Many of the old recycled buildings have new tenants. A certain trendy, quasi-Bohemian life style has developed. Artists' colonies are cropping up alongside the ubiquitous boutiques and the occasional tattoo parlor. The skinny old German Consulate building, with its farcical fa,cade, is now home to a rather seedy nightspot, Tarantella, referred to by the locals as ``the tarantula.''
Not that everything is old here. A multimillion-dollar complex of restaurants has gone up by the sea to feed the expected thousands of visitors. And you can still get fish and chips to eat down on the rocks.

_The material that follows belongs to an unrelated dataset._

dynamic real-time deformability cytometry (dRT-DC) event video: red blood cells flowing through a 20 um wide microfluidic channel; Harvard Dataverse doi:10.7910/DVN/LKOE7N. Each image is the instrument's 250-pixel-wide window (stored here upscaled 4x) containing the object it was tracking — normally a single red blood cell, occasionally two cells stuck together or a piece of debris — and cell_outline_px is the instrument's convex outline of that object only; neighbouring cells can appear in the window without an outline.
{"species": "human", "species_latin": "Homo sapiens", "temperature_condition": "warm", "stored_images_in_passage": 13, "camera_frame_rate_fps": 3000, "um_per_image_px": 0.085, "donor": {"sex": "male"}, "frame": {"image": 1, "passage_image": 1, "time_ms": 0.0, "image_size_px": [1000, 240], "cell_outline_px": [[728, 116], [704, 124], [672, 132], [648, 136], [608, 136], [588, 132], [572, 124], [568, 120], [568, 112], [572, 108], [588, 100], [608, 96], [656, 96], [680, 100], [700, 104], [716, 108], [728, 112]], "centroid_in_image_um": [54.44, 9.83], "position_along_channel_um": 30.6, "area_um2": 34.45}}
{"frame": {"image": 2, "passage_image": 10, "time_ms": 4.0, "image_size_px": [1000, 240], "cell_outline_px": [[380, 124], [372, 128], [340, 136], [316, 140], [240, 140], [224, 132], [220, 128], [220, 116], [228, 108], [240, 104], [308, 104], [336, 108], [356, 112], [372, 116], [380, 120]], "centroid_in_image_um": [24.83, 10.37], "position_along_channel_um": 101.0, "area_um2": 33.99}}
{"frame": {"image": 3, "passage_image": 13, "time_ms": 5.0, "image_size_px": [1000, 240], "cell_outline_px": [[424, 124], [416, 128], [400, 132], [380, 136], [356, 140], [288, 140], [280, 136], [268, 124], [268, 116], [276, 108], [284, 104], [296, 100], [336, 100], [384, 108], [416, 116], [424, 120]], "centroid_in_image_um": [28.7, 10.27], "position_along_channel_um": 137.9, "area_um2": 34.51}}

More than 12 meter yachts ply these waters. Fremantle is a working fishing village. Prawns, snapper, garfish, Westralian jewfish, barramundi, and crabs are hauled just offshore. They virtually guarantee a fresh evening meal. From November to June, great loads of rock lobster are disgorged from boats, processed, and flown around the world.
Millions of dollars are being spent on the coming cup races. And not everyone is thrilled. A cabdriver put it this way: ``I'm not much for all this fuss. I mean, where are they going to put everybody? . . . And who's going to pay for all this? I'll tell you, everything is based on America being the challenger. . . . We've got to win it again just to pay for all this building going on.''
Another man in Perth put it this way: ``Personally, I'd like to see the cup pounded into a Frisbee. I got a knock on my door last week telling me my rent's gone up $30 a week. They want me out so they can rent my apartment.''
Although you do hear a disquieting word here and there, most people seem to be caught up in the vigor the cup race is stirring. ``We love all this restoration here,'' an elderly woman commented. ``I'm sure it would have happened anyway, but now it's all coming together faster.'' She, too, echoed, ``But we'd better win the cup again to pay for it!'' She went on to say, ``It [winning the cup] has put Perth on the map! And it's been good for the cup races, too.''
Two points on which everyone seems to agree.